In May, Gotland municipality granted neo-Nazi group the Nordic Resistance Movement (NRM) space at the forthcoming edition of the annual Almedalen week, a decades-old Swedish political tradition where pundits, politicians and lobbyists gather in Visby.
But now, the municipality's technical committee has submitted a letter to the police saying that it is “wrong for organizers or organizations who clearly stand for anti-democratic and violence-promoting messages to be allowed to rent land from Gotland municipality”.
The committee added that it has caused significant concerns for security and safety in the city and for visitors in general.
The technical committee's chairperson Tommy Gardell said that allowing the NRM to rent space was a mistake which they regret. The application was approved without a check on what kind of organization the request came from.
“Had the issue been taken to the technical committee and to me as chairperson we would have said no and they could then have appealed,” he explained.

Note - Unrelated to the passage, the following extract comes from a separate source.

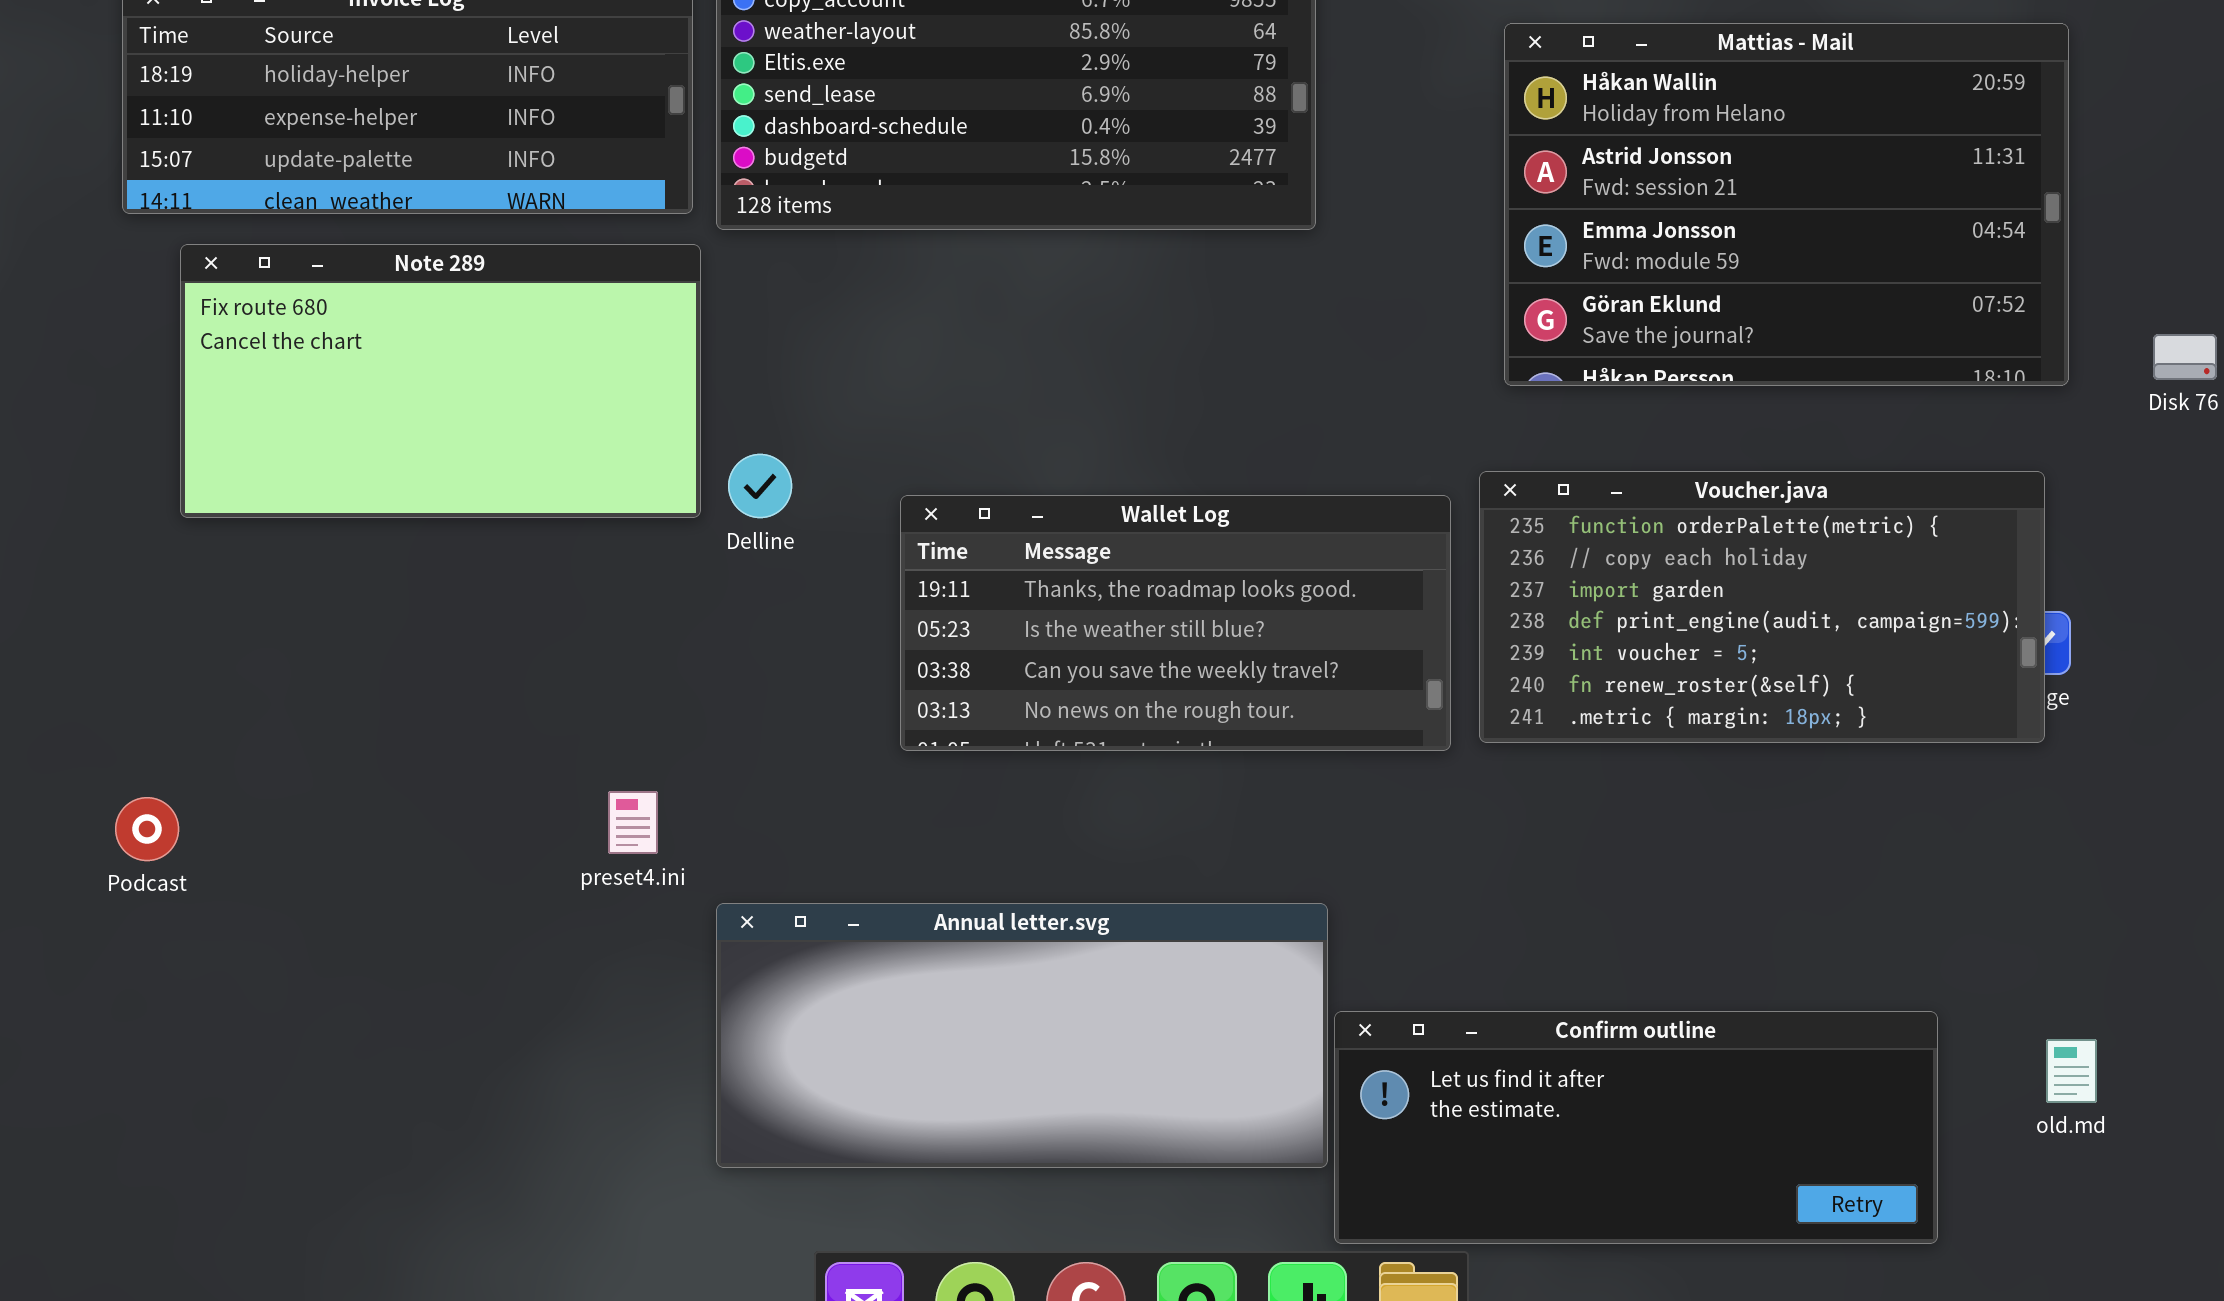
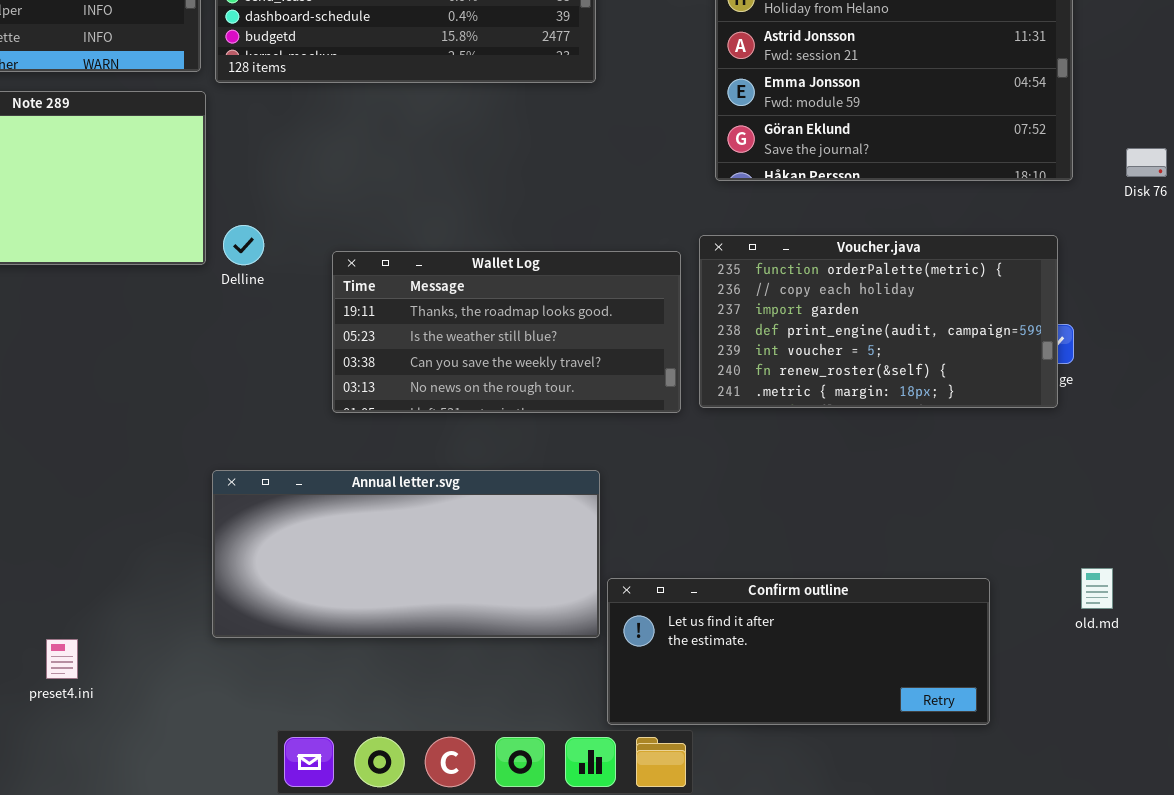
preset4.ini: [608,791,658,854] -> [46,639,78,679], moved
Annual letter.svg: [716,903,1328,1168] -> [212,470,600,638], moved
old.md: [2046,1039,2097,1103] -> [1081,568,1113,609], moved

The committee cannot undo the decision according to Gardell, which is why they have now sent a request to the police asking for the NRM's police permit for the week to be reassessed.
In May all of Sweden's parliamentary parties signed a joint letter urging the hosts of Almedalen not to allow the NRM to rent space at the festival, but the request was granted anyway.
The parties had previously decided that the organization would not be allowed to take part in the official programme of events, but the allocation of physical space is the municipality's responsibility.
The Feminist Initiative (FI) party, which does not currently hold seats in the Riksdag, has announced that it will boycott this year's Almedalen if the decision to let the NRM rent space is not changed.
“Boycotting Almedalen shows FI is against the legitimising of racism and Nazism, while at the same time we want to show our solidarity with all of the people and organizations who, because of the perceived threat, are forced into silence or to not attend Almedalen at all,” party leader Victoria Kawesa said in a statement.
Sweden's Left Party meanwhile has appealed the police decision to give the NMR a permit to hold public meetings during the week.
According to anti-racism foundation Expo, the NRM was the key force behind a surge in neo-Nazi activity in Sweden last year, with propaganda-spreading being their most common form of activity.
“They're the most extreme end of this white supremacist area. There's a lot of crime associated with them, they have a relationship with violence,” Expo researcher Jonathan Leman told The Local.